LM: Our standard contract gives us a 30-day termination option, with or without cause, although we never terminate without cause. We also don’t put a term to it. We have commencement dates, but unless it’s a specific project, such as an elevator renovation, we keep the duration open-ended.

Some companies want a more definitive commitment, at least the guarantee of a year, because they’ll be investing in training and things like that. Occasionally we’ll go with that. But for the most part, we keep it open-ended because it gives us the opportunity to bid out services whenever we want. We don’t get a lot of pushback on that.

IREM: What about health and safety protocols?

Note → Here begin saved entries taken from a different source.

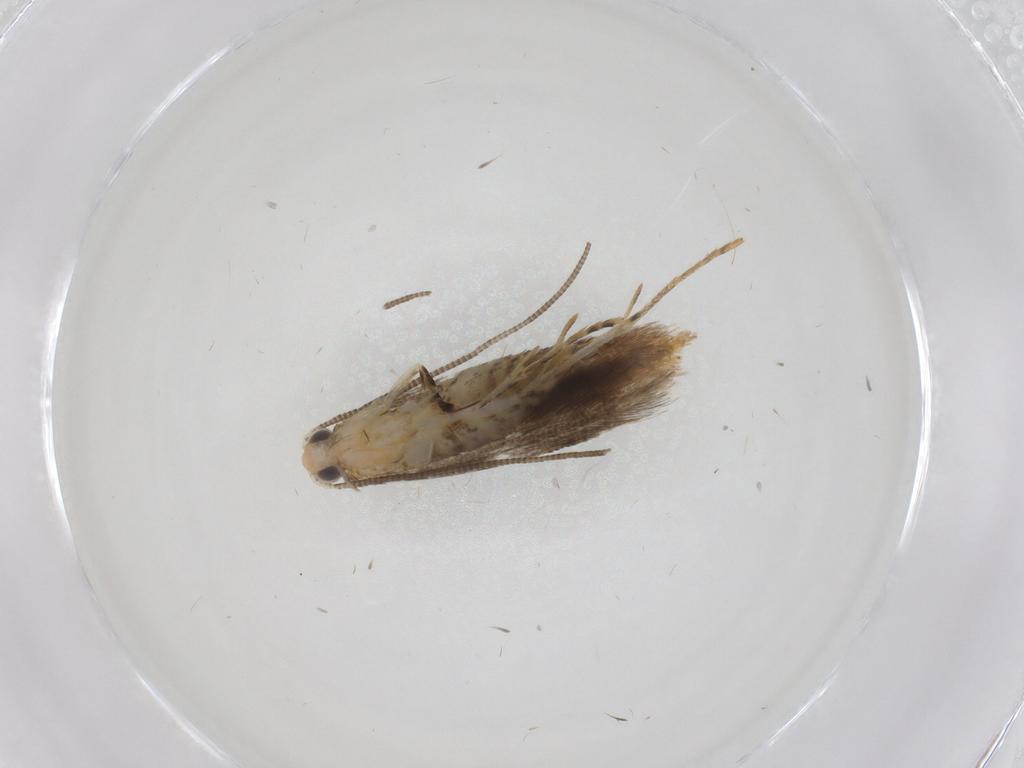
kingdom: Animalia
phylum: Arthropoda
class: Insecta
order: Lepidoptera
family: Tineidae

LM: They’re number one for us and for everyone involved. And, we want to make sure whoever we partner with – because they are partners in this – has that same mindset, and that they’re providing the proper training to their people. Our vendors send me their protocols, and when I ask, I do expect it right away. Especially with new vendors; this is part of our interview process.

IREM: What are some causes for termination?

LM: Non-performance is one. If a job isn’t getting done and someone doesn’t ask for help or seek explanations. We’ll make sure they understand what needs to be done and why. We’ll wait 30 days and ask someone from their office to help. If another 30 days go by, and it still isn’t done, we’ll start termination proceedings. At this point, it’s no longer just the individual’s fault, it’s also the company’s fault because they didn’t follow up.

Honesty and communication are key in these partnerships. With staff members, let’s say in cases of non-performance, we do go through all of the proper channels. We’ll issue warnings, and if necessary, put a person on probation. We’ll document all of the issues that got us to this point, and we’ll hold biweekly meetings to see how they’re doing before we take action.

IREM: So, you see vendors as partners . . . just as you do staff members?

LM: We partner with vendors and staff members alike because we want to be sure everyone has the same common goal. Our clients look to us to make sure everything is maintained properly, and that we’re looking at ways to increase value and revenue. Everyone plays a part in that.

Longstanding partnerships also allow us to get their top talent, and we believe that helps to get things done more professionally and efficiently. That’s really important because at a property, our vendors become the face of Charles Dunn.